Obama’s Wonderful Words
Tom Wheeler is Chairman of the FCC. Tom Wheeler before becoming Chairman of the FCC was a lobbyist for the cable and wireless industry. Tom Wheeler was appointed by President Obama.
President Obama is calling for strong protections for net neutrality with his usual eloquence and newsworthy phrasing. Where was this concern when he appointed Tom Wheeler?
If the President says he wants something done and he appoints someone who is not on the same page, whose fault is it? And how seriously should we take a President who says wonderful, wonderful things but whose actions are not in sync with those same wonderful words?
I believe in net neutrality. Without it, this web site and many others like it will load slower and probably eventually disappear from the net altogether. The President appears to be on my side. It is well said that appearances can be deceiving. If he really wanted net neutrality he would have appointed a stalwart defender of the concept and not an advocate for the cable companies to the commission.
What he wants it to have it both ways and he’s getting it.

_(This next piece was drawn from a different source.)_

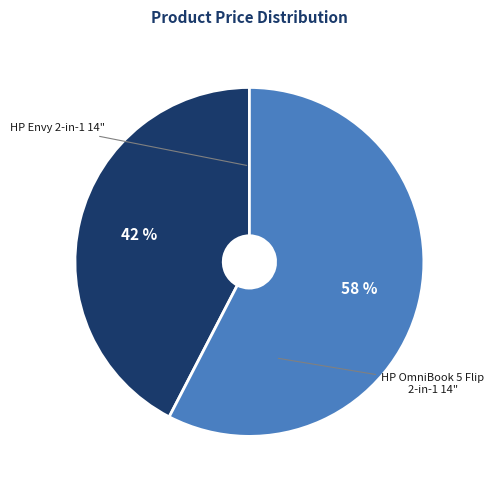

To the nearest percent, what is the average slice percentage?

50%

He wants to be seen as being on the right side of the issue but doesn’t want that right side to become law. So, the President puts on his game face, calls us to battle and then does nothing while keeping up appearances.
It’s called being played and I don’t like being played. I’m not tired of his talk – I’m disgusted with the talk. I believe in the power of words. I’m a teacher. But words are only one element of leadership. Sometimes words are the only things you have but this is the President. He actually gets to appoint people and direct policy. You would think that there would be synchronicity between the two things but with this President, you would be wrong.
I want to see Net Neutrality enshrined in law. The President says he is on my side. How much he means and how much it matters remains to be seen.
Obama Net-Neutrality Stance May Spur Fight With GOP – WSJ – WSJ
Mr. Obama specifically called for the Federal Communications Commission to go beyond its previous proposals and explicitly ban broadband providers from blocking, slowing down or giving preferential treatment to some websites. To achieve that, he said, the FCC should classify broadband as a utility or common carrier, which would open up the industry to greater regulation.